Non-oxidative propane dehydrogenation (PDH) is a critical process enabling the on-purpose production of propylene and H₂. However, it poses challenges stemming from its thermodynamic limitations, high endothermicity, and the rapid catalyst deactivation at elevated temperatures. In commercial PDH processes, catalysts undergo continuous reaction-regeneration cycles, diminishing process efficiency. Addressing these challenges, a sub-nanometer bimetallic cluster encapsulated within a pure siliceous zeolite (Pt-Zn/S1) has been developed for PDH reactions, exhibiting remarkable stability of up to 110 hours without deactivation. High-angle annular dark field scanning transmission electron microscopy reveals the presence of small metal clusters effective for alkane activation, suppressing side reactions involving hydrogenolysis (C-C cleavage) and/or coke formation (C-C coupling) on large ensembles of metal atoms. The confinement of zeolite micropores, as evidenced by X-ray photoelectron spectroscopy, prevents metal site sintering and consequent deactivation. Proposed Langmuir–Hinshelwood kinetic model for PDH on Pt-Zn/S1 is based on reaction mechanisms considering a two-step dehydrogenation process evaluated through experimental fitting.
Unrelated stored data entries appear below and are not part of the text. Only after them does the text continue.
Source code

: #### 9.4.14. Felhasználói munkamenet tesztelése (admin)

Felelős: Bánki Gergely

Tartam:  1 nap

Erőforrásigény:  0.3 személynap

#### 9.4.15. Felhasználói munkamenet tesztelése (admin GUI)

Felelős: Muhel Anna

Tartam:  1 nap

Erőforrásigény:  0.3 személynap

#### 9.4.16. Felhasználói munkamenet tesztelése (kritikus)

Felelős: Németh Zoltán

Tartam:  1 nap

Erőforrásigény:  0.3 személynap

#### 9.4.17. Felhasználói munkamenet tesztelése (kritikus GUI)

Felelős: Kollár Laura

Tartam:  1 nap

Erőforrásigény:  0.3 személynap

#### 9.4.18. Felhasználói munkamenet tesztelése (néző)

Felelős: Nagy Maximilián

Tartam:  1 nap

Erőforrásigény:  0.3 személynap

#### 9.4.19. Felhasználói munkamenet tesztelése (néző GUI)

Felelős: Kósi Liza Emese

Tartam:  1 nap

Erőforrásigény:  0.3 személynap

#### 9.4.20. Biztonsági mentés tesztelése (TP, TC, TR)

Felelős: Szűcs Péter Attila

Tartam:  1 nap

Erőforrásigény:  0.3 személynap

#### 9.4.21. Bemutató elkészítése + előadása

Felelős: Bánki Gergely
The model suggests that propane is initially adsorbed on the Pt surface, undergoing C-H activation, followed by a surface reaction involving a second C–H activation, and subsequent desorption of propylene and hydrogen. Experiments conducted at varying temperatures and partial pressures of reactant and product gases yield forward and backward reaction rate constants, as well as desorption equilibrium constants. The obtained rate constants are utilized to calculate activation energies, adsorption energies, and pre-exponential factors, forming the basis for a broadly applicable rate equation for PDH under diverse reaction conditions, facilitating process simulation. Finally, coupling the catalyst with a carbon molecular sieve membrane enables the development of a low-temperature PDH membrane reactor (MR), significantly enhancing C₃H₈ conversion (nearly three times the equilibrium conversion) and C₃H₆ selectivity at reaction temperatures at least 150°C lower than commercial PDH reactors, with outstanding stability surpassing any known MR reported in PDH literature.